Recovery & Regeneration
By Jennifer Adriano
Recovery & Regeneration MEGA: The Philippines' Best Fashion Magazine
Abuse means using drugs for “recreational” purposes, though this may be occasional and in varying doses, Dependency, or being “hooked,” is characterized by symptoms of withdrawal and tolerance—the dosage gets progressively higher with continued use.
“Most young adults say it’s their peer group that influenced them, though during their earlier years they may have experimented with gateway substances such as cigarettes and alcohol, or marijuana,” says psychiatrist Randy Dellosa, founder of the Life Change Recovery Center. More hardcore drugs like shabu, cocaine and heroin lead drug abusers into the cycle of addiction.
Nina, 29, started drinking in college. “I loved getting blasted on weekends. I lived for it! I really liked being drunk—I felt freer, less inhibited. The world seemed much nicer when it was blurry.” She was then introduced to some “party” drugs like marijuana, cocaine, and heroin by some “sosyal” friends. “I went from getting drunk every weekend to shooting smoking and getting stoned,” she recounts. “As time passed, I realized I needed more and more drugs to get the same effect. It began to scare me.”
In the course of Dr. Randy’s work at the Veterans Memorial Medical Center and Makati Medical Center, he realized that half the patients confined in the psychiatric facility were drug or alcohol dependents. “I thought to myself, this is where the need is,” he says. After talking to some people, the Life Change Recovery Center was established in November of 1996. “The Life Change Addiction Recovery Program is an empowerment program based on choices, moral recovery and spiritual regeneration,” Dr. Dellosa begins.
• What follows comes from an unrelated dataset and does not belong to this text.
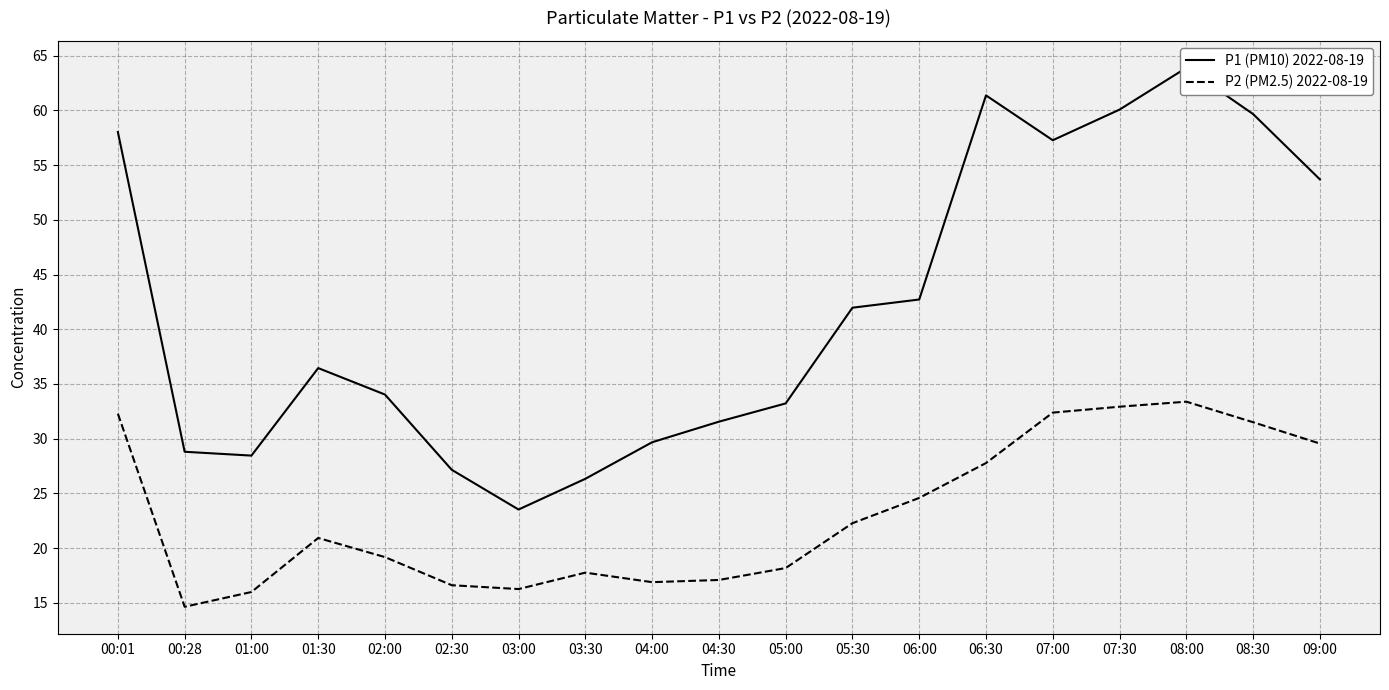

Reading left to right, list all the values displayed in this chart.

P1 (PM10) 2022-08-19: 58.0	28.8	28.4	36.5	34.0	27.1	23.5	26.3	29.7	31.6	33.2	42.0	42.7	61.4	57.3	60.1	63.9	59.7	53.7
P2 (PM2.5) 2022-08-19: 32.3	14.6	16.0	20.9	19.2	16.6	16.2	17.8	16.9	17.1	18.2	22.3	24.6	27.8	32.4	32.9	33.4	31.5	29.6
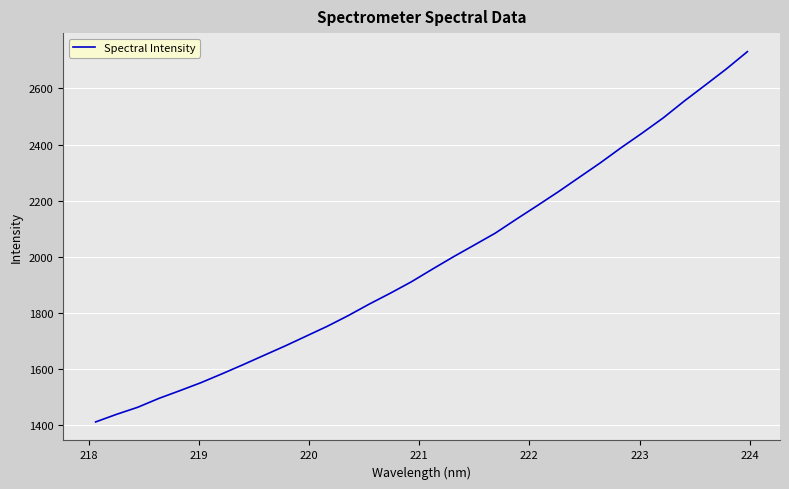

What is the difference between the maximum and minimum values?

1319.8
Life Change begins with two weeks of detox, followed by a personalized one-month recovery program which includes family sessions, individual sessions and a whole lot of personal growth activities.
Dr. Randy calls his program “eclectic”-- which means that it’s a hodgepodge of different scientific approaches like Addictive Voice Recognition Training (AVRT) and Somatic Psychology, among others. AVRT trains people to recognize the voice of the addiction and to fight against that voice. Somatic psychology involves the body during therapy so the patient recognizes what his body is telling him. “Sometimes addicts have become so desensitized from their bodies that they no longer know how it is suffering,” he explains. Another ingredient to his approach is spirituality. Part of the problem of drug dependency is the lack of morality—the loss of values and disintegration of the conscience, which is why users succumb to negative influences We try to develop the relationship they have with God.”
The Life Change approach differs fundamentally from Narcotics and Alcoholics Anonymous. Dr. Randy explains that he doesn’t believe in the AA principle that ‘Once an addict, always an addict.’ “We believe the person is capable of choosing a life outside d drugs with 100% commitment. Our job is simply to motivate, guide and empower him towards that goal.”
For all their potency and power in wreaking havoc, drugs don’t have to mean irreversible doom. For Dr. Randy, complete recovery is possible. For him, “Complete recovery means looking at the bigger picture of your life and working on goals that will propel you towards a brighter future.